JAKARTA – Kementerian Agraria dan Tata Ruang/Badan Pertanahan Nasional (ATR/BPN) menerima pinjaman sebesar 353 juta dolar AS atau setara dengan Rp5,72 triliun, berdasarkan kurs rupiah 16.210 per 8 Januari 2025, dari Bank Dunia untuk mendukung program agraria dan tata ruang di Indonesia.
Menteri Agraria dan Tata Ruang/Kepala Badan Pertanahan Nasional (ATR/BPN) Nusron Wahid mengungkapkan bahwa total pinjaman yang diberikan Bank Dunia mencapai 658 juta dolar AS atau sekitar Rp10,66 triliun.
Pinjaman ini berlaku selama lima tahun dan akan dibagi di tiga kementerian, yaitu ATR/BPN, Badan Informasi Geospasial (BIG), dan Kementerian Dalam Negeri (Kemendagri).
“Kalau ATR/BPN dari itu dapat 353 juta dolar AS,” ujar Nusron saat ditemui di Jakarta, Rabu (8/1), seusai rapat terbatas bersama Menteri Koordinator Bidang Infrastruktur dan Pembangunan Kewilayahan, Agus Harimurti Yudhoyono (AHY).
Nusron menjelaskan, anggaran yang diterima akan difokuskan untuk mendukung berbagai program prioritas di Kementerian ATR/BPN. Salah satunya adalah penyusunan Rencana Detail Tata Ruang (RDTR), yang menjadi langkah penting dalam pengelolaan ruang dan pembangunan yang terarah.
Selain itu, dana tersebut juga akan digunakan untuk menyusun peta kadaster yang bertujuan mendokumentasikan status dan kepemilikan tanah secara rinci.

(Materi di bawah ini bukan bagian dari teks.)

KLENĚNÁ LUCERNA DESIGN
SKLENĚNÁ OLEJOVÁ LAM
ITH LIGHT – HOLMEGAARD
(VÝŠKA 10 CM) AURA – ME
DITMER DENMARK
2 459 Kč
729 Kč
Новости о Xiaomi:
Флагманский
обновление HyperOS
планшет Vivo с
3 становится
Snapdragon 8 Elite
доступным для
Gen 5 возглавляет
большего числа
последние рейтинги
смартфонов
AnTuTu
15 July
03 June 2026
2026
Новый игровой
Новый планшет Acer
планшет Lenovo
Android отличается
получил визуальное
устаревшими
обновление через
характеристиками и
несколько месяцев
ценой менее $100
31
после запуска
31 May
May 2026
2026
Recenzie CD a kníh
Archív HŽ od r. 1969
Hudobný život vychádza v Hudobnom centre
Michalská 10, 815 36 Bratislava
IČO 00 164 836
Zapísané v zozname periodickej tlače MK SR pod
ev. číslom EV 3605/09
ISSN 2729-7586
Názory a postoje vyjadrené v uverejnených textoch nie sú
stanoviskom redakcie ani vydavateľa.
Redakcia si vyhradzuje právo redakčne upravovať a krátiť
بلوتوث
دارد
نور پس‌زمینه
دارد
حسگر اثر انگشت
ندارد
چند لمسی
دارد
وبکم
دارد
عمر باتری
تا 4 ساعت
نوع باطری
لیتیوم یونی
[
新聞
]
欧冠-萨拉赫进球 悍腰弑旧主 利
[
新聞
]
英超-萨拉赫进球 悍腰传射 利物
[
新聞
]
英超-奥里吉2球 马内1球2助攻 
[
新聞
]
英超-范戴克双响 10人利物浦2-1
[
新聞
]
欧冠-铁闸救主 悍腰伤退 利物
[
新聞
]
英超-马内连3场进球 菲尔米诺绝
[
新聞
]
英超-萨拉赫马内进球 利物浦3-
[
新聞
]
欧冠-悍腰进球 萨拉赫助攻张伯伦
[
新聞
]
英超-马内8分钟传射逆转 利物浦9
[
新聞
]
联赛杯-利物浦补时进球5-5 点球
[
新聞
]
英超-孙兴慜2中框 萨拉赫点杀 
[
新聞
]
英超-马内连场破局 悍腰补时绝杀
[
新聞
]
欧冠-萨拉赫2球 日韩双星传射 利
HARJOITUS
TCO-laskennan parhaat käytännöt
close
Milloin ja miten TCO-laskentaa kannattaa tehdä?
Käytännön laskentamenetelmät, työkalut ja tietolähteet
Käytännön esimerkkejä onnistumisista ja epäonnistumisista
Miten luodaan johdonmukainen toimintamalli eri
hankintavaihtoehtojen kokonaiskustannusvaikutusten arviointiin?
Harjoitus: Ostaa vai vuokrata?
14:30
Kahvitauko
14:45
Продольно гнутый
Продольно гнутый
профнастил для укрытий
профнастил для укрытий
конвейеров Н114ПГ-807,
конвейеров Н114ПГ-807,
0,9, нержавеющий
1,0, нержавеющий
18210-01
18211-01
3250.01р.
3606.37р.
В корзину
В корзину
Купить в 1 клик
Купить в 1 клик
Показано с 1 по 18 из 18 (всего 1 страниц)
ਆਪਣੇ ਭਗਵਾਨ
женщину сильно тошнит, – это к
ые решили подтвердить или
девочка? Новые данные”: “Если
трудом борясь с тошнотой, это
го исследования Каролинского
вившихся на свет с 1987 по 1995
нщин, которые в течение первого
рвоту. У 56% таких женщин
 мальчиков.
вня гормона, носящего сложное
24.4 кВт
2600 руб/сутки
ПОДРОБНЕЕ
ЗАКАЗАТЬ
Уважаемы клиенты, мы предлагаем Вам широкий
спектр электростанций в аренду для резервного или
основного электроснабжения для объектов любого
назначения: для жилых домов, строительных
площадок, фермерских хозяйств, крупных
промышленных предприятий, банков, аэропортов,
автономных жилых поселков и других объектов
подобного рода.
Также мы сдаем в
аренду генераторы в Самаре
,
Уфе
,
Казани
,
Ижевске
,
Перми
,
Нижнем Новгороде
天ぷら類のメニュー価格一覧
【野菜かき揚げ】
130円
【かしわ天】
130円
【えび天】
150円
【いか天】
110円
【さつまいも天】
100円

Pemetaan dan pendaftaran tanah adat dan ulayat juga menjadi bagian dari program ini, dengan tujuan memastikan hak atas tanah adat tercatat dengan jelas dan sah.
Fokus lain adalah pemetaan tanah yang belum memiliki peta, terutama pada tapal batas yang berbatasan dengan hutan.
Hal ini bertujuan untuk mencegah terjadinya tumpang tindih atau konflik batas antara lahan hutan dengan tanah lainnya, serta untuk meningkatkan pengelolaan lahan.
“Pemetaan tanah-tanah yang belum ada petanya. Terutama tapal batas dengan hutan supaya nggak sering tabrakan. Tadi, masuk lagi tapal batas dengan transmigrasi supaya tak bertabrakan dengan lahan transmigrasi,” jelasnya.
Selain itu, anggaran ini juga akan digunakan untuk mengembangkan dan membentuk sistem informasi pertanahan yang lebih modern.
Diharapkan, sistem tersebut dapat mempercepat proses administrasi pertanahan, serta mendukung transparansi dan akurasi data pertanahan di seluruh Indonesia.
Dengan berbagai program ini, diharapkan masalah pertanahan dapat diselesaikan secara lebih efektif dan efisien.
“Pemetaan dan pendaftaran tanah adat, ulayat supaya tak terjadi masalah. Kemudian sistem informasi pertanahan. Itu aja, kayak gitu-gitulah,” tambah Nusron.